Tracking calcium dynamics from individual neurons in behaving animals
Fig 2
Implementation of the EMC2 algorithm in Icy platform.
Time-lapse sequence of fluorescent particles is the input to a multi-step, automatic protocol in Icy. A first series of blocks, highlighted in blue, detects the position of fluorescent neurons (spots) in each frame of the time-lapse sequence. Block 1 uses the wavelet transform of each image and statistical thresholding of wavelet coefficients to determine spots that are significantly brighter than background. To separate close spots that form clusters in the wavelet-based mask of the image, the thresholded sequence is convolved with a log-gaussian kernel to enhance single spots (block 2), and local maxima algorithm is applied (block 3).

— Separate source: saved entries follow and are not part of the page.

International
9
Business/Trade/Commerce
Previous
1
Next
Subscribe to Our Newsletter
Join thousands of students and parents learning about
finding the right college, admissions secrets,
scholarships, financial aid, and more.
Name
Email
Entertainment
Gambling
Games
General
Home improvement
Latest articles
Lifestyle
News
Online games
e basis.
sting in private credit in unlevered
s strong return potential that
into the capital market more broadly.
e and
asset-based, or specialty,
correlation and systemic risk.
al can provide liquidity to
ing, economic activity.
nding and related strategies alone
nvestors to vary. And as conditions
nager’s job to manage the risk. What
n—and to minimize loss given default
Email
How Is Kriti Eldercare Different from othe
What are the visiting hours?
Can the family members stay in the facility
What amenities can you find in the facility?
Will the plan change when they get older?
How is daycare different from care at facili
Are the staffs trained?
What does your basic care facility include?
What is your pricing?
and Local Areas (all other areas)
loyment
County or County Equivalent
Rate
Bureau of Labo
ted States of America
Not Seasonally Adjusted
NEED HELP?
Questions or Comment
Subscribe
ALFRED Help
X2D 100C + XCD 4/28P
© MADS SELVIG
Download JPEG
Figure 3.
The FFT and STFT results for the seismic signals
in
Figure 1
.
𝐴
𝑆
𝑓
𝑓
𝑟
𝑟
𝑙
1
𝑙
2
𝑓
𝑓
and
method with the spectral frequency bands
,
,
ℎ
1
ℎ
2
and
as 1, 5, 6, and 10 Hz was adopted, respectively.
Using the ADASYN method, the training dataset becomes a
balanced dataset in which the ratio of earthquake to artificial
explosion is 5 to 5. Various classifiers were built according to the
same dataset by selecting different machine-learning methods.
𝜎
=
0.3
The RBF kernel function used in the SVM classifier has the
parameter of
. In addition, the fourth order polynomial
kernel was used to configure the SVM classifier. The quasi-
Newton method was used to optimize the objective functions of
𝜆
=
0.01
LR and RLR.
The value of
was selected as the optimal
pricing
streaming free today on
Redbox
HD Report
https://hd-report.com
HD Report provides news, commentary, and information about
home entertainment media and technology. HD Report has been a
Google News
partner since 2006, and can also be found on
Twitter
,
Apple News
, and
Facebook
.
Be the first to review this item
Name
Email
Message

A second series of blocks, highlighted in red, computes single particle tracks from computed spot positions. First, the Bayesian tracking algorithm (eMHT) computes tracklets of detectable particles (block 4). Due to fluctuating particle detectability, many Bayesian tracklets are terminated prematurely and new tracklets are created when particles can be detected again. To close detection gaps in single particle tracks, block 5 applies the EMC2 algorithm. Final output of the Icy protocol is the collection of single particle tracks over the time-lapse sequence. Tracking protocol can be found here: http://icy.bioimageanalysis.org/protocol/detection-with-cluster-un-mixing-and-tracking-of-neurons-with-emc2/ and is also directly accessible through the search bar of the Icy software (see step-by-step Supplementary Icy tutorial).